__RECORDS FOR THE EXERCISE__

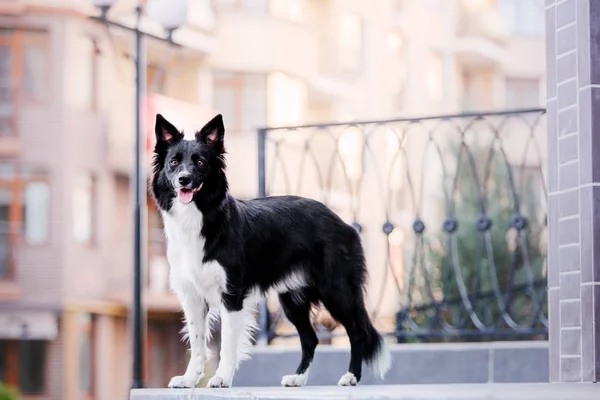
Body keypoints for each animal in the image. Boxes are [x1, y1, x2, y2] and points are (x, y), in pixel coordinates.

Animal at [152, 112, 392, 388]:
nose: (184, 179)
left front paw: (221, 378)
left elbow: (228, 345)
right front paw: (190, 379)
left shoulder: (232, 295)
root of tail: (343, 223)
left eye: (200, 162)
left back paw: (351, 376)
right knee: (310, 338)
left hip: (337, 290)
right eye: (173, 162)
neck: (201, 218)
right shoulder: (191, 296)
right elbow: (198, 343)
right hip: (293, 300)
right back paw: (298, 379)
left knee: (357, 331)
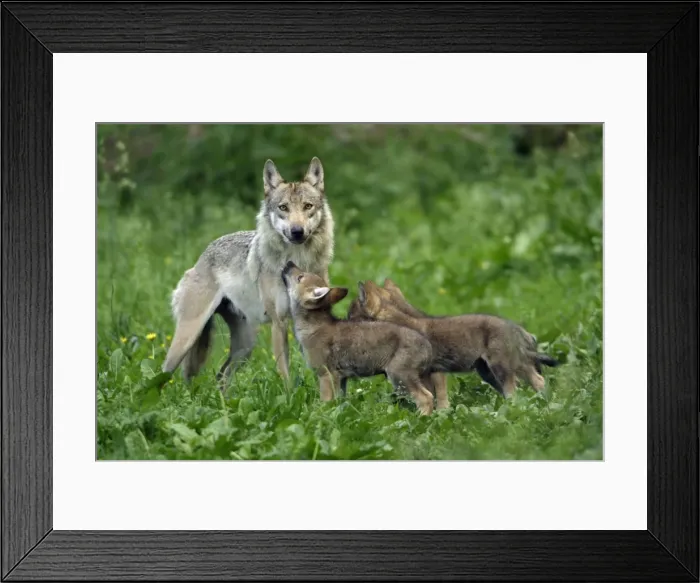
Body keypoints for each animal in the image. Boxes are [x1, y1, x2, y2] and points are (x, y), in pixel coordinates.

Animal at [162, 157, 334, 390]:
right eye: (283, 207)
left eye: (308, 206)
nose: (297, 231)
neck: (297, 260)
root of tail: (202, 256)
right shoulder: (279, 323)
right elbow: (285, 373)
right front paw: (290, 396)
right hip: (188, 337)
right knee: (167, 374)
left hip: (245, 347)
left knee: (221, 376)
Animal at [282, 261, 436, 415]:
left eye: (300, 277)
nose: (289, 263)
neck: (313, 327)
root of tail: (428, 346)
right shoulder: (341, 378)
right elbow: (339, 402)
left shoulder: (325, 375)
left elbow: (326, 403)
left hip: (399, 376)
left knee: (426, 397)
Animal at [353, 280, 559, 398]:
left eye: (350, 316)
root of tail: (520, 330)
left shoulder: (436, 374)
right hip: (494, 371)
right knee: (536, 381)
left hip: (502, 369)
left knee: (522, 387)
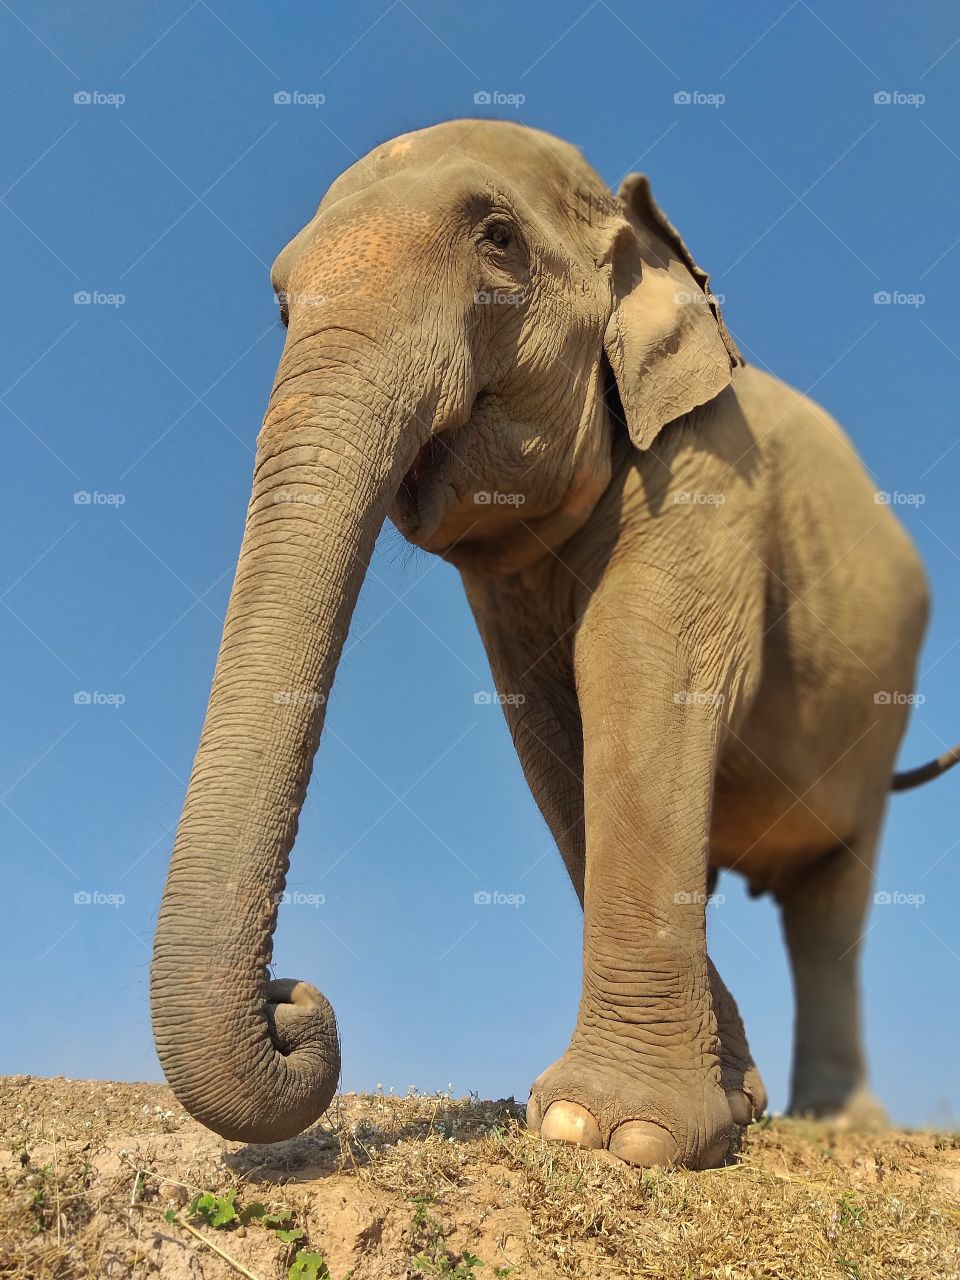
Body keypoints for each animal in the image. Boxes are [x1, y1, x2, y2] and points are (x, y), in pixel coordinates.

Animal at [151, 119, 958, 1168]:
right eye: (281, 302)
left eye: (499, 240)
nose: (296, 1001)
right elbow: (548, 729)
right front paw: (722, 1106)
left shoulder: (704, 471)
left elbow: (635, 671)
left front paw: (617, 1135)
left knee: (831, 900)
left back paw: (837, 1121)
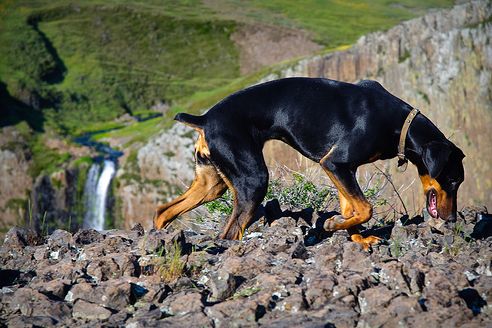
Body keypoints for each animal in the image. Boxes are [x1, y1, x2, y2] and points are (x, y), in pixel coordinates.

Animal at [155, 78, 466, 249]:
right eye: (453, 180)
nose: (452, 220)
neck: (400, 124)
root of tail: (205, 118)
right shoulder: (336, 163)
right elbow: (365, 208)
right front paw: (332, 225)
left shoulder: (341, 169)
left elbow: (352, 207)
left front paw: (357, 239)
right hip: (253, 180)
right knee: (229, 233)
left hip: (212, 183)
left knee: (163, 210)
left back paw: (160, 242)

__GOAL OF THE EXERCISE__
Lines containing the string "knee": report how many there are in the material above, and nothing more.

__TASK OUTPUT__
10